Supplied material:

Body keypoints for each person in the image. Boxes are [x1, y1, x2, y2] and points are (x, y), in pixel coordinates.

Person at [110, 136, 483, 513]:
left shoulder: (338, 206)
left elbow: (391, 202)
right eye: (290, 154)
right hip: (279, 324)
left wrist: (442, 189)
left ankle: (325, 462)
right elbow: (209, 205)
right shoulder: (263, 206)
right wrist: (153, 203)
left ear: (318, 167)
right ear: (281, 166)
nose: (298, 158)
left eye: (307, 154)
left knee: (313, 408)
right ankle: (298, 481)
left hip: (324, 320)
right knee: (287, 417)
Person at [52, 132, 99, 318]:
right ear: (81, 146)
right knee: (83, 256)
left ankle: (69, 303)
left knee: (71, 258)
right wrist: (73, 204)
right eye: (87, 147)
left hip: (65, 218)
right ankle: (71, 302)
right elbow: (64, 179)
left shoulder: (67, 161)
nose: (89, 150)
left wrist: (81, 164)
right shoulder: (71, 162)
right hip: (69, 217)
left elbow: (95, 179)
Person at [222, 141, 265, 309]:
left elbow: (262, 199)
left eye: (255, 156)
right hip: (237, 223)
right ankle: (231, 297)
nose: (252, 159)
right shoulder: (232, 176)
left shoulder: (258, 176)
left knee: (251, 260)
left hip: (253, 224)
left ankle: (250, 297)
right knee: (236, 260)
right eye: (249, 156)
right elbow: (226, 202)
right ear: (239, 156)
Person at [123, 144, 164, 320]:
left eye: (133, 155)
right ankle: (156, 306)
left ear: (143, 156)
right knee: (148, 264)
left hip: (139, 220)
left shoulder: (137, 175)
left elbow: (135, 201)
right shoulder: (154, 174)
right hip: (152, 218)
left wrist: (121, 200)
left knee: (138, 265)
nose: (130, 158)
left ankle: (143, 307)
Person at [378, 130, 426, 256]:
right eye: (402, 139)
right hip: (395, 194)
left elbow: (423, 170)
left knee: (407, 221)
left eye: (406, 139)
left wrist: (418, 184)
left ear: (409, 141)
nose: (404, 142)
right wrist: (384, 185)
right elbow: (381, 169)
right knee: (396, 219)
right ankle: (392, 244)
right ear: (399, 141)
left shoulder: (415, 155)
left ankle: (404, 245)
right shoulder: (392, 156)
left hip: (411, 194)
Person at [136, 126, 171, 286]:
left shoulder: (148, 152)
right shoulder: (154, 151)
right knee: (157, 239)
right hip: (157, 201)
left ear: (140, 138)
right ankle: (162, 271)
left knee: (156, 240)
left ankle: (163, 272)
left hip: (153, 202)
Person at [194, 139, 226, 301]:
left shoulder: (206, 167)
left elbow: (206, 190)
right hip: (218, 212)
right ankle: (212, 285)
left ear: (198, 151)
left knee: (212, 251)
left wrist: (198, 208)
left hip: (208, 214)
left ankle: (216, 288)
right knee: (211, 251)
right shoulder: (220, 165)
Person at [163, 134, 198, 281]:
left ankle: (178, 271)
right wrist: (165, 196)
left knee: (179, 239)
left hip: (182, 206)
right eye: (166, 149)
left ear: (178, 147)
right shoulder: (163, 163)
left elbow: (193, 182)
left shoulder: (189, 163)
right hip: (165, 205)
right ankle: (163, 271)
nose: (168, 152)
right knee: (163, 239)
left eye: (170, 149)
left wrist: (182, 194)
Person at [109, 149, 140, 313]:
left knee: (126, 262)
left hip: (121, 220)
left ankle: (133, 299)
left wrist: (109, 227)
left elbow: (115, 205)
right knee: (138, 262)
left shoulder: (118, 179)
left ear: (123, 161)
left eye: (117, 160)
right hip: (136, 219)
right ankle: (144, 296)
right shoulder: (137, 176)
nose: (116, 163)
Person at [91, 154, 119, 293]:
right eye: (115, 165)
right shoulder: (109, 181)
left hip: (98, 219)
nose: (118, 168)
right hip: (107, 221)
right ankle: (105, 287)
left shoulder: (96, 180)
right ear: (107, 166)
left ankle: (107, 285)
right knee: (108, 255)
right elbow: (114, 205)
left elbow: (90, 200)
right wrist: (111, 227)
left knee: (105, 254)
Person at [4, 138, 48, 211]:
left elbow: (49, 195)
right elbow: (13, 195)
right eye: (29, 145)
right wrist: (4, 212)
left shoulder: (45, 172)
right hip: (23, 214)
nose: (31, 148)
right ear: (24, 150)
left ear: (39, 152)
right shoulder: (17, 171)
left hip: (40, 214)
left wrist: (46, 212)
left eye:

What to produce:
Transcribe each record shown above, exactly.

Exercise output:
Body keypoints for each person in the image. Boxes are [x1, y1, x2, y2] and points are (x, y), in pixel coordinates.

Person at [110, 136, 483, 513]:
left shoulder: (338, 206)
left elbow: (391, 202)
right eye: (290, 154)
right hip: (279, 324)
left wrist: (442, 189)
left ankle: (325, 462)
right elbow: (209, 205)
right shoulder: (263, 206)
right wrist: (153, 203)
left ear: (318, 167)
right ear: (281, 166)
nose: (298, 158)
left eye: (307, 154)
left knee: (313, 408)
right ankle: (298, 481)
left hip: (324, 320)
right knee: (287, 417)
Person at [52, 132, 99, 318]:
right ear: (81, 146)
right knee: (83, 256)
left ankle: (69, 303)
left knee: (71, 258)
right wrist: (73, 204)
right eye: (87, 147)
left hip: (65, 218)
right ankle: (71, 302)
right elbow: (64, 179)
left shoulder: (67, 161)
nose: (89, 150)
left wrist: (81, 164)
right shoulder: (71, 162)
right hip: (69, 217)
left elbow: (95, 179)
Person at [222, 141, 265, 309]:
left elbow: (262, 199)
left eye: (255, 156)
right hip: (237, 223)
right ankle: (231, 297)
nose: (252, 159)
right shoulder: (232, 176)
left shoulder: (258, 176)
left knee: (251, 260)
left hip: (253, 224)
left ankle: (250, 297)
right knee: (236, 260)
right eye: (249, 156)
right elbow: (226, 202)
right ear: (239, 156)
Person at [123, 144, 164, 320]:
left eye: (133, 155)
right ankle: (156, 306)
left ear: (143, 156)
right knee: (148, 264)
left hip: (139, 220)
left shoulder: (137, 175)
left elbow: (135, 201)
right shoulder: (154, 174)
right hip: (152, 218)
left wrist: (121, 200)
left knee: (138, 265)
nose: (130, 158)
left ankle: (143, 307)
Person at [378, 130, 426, 256]:
right eye: (402, 139)
right hip: (395, 194)
left elbow: (423, 170)
left knee: (407, 221)
left eye: (406, 139)
left wrist: (418, 184)
left ear: (409, 141)
nose: (404, 142)
right wrist: (384, 185)
right elbow: (381, 169)
right knee: (396, 219)
right ankle: (392, 244)
right ear: (399, 141)
left shoulder: (415, 155)
left ankle: (404, 245)
right shoulder: (392, 156)
left hip: (411, 194)
Person at [136, 126, 171, 286]:
left shoulder: (148, 152)
right shoulder: (154, 151)
right knee: (157, 239)
right hip: (157, 201)
left ear: (140, 138)
right ankle: (162, 271)
left knee: (156, 240)
left ankle: (163, 272)
left hip: (153, 202)
Person at [194, 139, 226, 301]:
left shoulder: (206, 167)
left elbow: (206, 190)
right hip: (218, 212)
right ankle: (212, 285)
left ear: (198, 151)
left knee: (212, 251)
left wrist: (198, 208)
left hip: (208, 214)
left ankle: (216, 288)
right knee: (211, 251)
right shoulder: (220, 165)
Person at [163, 134, 198, 281]:
left ankle: (178, 271)
right wrist: (165, 196)
left knee: (179, 239)
left hip: (182, 206)
right eye: (166, 149)
left ear: (178, 147)
right shoulder: (163, 163)
left elbow: (193, 182)
left shoulder: (189, 163)
right hip: (165, 205)
right ankle: (163, 271)
nose: (168, 152)
right knee: (163, 239)
left eye: (170, 149)
left wrist: (182, 194)
Person at [109, 149, 140, 313]:
left knee: (126, 262)
left hip: (121, 220)
left ankle: (133, 299)
left wrist: (109, 227)
left elbow: (115, 205)
right knee: (138, 262)
left shoulder: (118, 179)
left ear: (123, 161)
left eye: (117, 160)
right hip: (136, 219)
right ankle: (144, 296)
right shoulder: (137, 176)
nose: (116, 163)
Person at [91, 154, 119, 293]:
right eye: (115, 165)
right shoulder: (109, 181)
left hip: (98, 219)
nose: (118, 168)
right hip: (107, 221)
right ankle: (105, 287)
left shoulder: (96, 180)
right ear: (107, 166)
left ankle: (107, 285)
right knee: (108, 255)
right elbow: (114, 205)
left elbow: (90, 200)
right wrist: (111, 227)
left knee: (105, 254)
Person at [4, 138, 48, 211]:
left elbow: (49, 195)
right elbow: (13, 195)
right eye: (29, 145)
right wrist: (4, 212)
left shoulder: (45, 172)
right hip: (23, 214)
nose: (31, 148)
right ear: (24, 150)
left ear: (39, 152)
right shoulder: (17, 171)
left hip: (40, 214)
left wrist: (46, 212)
left eye:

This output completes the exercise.